● EXERCISE DETAILS
What you give back must match the data character for character.

Stored data
+ + + +
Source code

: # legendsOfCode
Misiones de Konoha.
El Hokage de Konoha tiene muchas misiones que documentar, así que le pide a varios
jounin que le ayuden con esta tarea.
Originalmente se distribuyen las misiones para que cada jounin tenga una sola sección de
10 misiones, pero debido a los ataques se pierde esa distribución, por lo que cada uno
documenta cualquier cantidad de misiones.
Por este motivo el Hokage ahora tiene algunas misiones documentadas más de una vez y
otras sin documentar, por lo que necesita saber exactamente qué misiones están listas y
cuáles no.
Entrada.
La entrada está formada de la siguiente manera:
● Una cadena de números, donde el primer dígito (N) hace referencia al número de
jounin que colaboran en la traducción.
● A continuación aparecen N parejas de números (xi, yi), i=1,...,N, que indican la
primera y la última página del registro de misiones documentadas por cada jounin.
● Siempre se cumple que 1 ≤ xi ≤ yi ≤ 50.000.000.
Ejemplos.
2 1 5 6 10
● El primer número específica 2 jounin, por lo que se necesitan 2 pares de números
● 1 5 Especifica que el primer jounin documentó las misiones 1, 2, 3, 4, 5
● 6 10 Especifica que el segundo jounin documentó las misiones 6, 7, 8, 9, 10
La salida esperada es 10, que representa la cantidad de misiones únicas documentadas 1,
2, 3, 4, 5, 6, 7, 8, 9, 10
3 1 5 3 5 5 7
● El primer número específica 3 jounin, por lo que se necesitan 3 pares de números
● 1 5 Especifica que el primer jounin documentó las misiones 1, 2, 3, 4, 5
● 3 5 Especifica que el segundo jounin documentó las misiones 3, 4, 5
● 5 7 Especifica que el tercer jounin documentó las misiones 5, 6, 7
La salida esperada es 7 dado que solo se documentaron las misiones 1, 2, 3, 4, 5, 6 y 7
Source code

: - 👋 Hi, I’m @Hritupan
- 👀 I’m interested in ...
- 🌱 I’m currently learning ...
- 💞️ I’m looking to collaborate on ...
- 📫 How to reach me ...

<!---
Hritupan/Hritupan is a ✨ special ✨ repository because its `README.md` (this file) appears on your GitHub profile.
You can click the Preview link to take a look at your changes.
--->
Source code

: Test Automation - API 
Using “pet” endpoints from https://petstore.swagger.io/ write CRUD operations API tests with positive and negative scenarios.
+ + + +
● SOLVED PROBLEM
Source code

: # legendsOfCode
Misiones de Konoha.
El Hokage de Konoha tiene muchas misiones que documentar, así que le pide a varios
jounin que le ayuden con esta tarea.
Originalmente se distribuyen las misiones para que cada jounin tenga una sola sección de
10 misiones, pero debido a los ataques se pierde esa distribución, por lo que cada uno
documenta cualquier cantidad de misiones.
Por este motivo el Hokage ahora tiene algunas misiones documentadas más de una vez y
otras sin documentar, por lo que necesita saber exactamente qué misiones están listas y
cuáles no.
Entrada.
La entrada está formada de la siguiente manera:
● Una cadena de números, donde el primer dígito (N) hace referencia al número de
jounin que colaboran en la traducción.
● A continuación aparecen N parejas de números (xi, yi), i=1,...,N, que indican la
primera y la última página del registro de misiones documentadas por cada jounin.
● Siempre se cumple que 1 ≤ xi ≤ yi ≤ 50.000.000.
Ejemplos.
2 1 5 6 10
● El primer número específica 2 jounin, por lo que se necesitan 2 pares de números
● 1 5 Especifica que el primer jounin documentó las misiones 1, 2, 3, 4, 5
● 6 10 Especifica que el segundo jounin documentó las misiones 6, 7, 8, 9, 10
La salida esperada es 10, que representa la cantidad de misiones únicas documentadas 1,
2, 3, 4, 5, 6, 7, 8, 9, 10
3 1 5 3 5 5 7
● El primer número específica 3 jounin, por lo que se necesitan 3 pares de números
● 1 5 Especifica que el primer jounin documentó las misiones 1, 2, 3, 4, 5
● 3 5 Especifica que el segundo jounin documentó las misiones 3, 4, 5
● 5 7 Especifica que el tercer jounin documentó las misiones 5, 6, 7
La salida esperada es 7 dado que solo se documentaron las misiones 1, 2, 3, 4, 5, 6 y 7
Source code

: - 👋 Hi, I’m @Hritupan
- 👀 I’m interested in ...
- 🌱 I’m currently learning ...
- 💞️ I’m looking to collaborate on ...
- 📫 How to reach me ...

<!---
Hritupan/Hritupan is a ✨ special ✨ repository because its `README.md` (this file) appears on your GitHub profile.
You can click the Preview link to take a look at your changes.
--->
Source code

: Test Automation - API 
Using “pet” endpoints from https://petstore.swagger.io/ write CRUD operations API tests with positive and negative scenarios.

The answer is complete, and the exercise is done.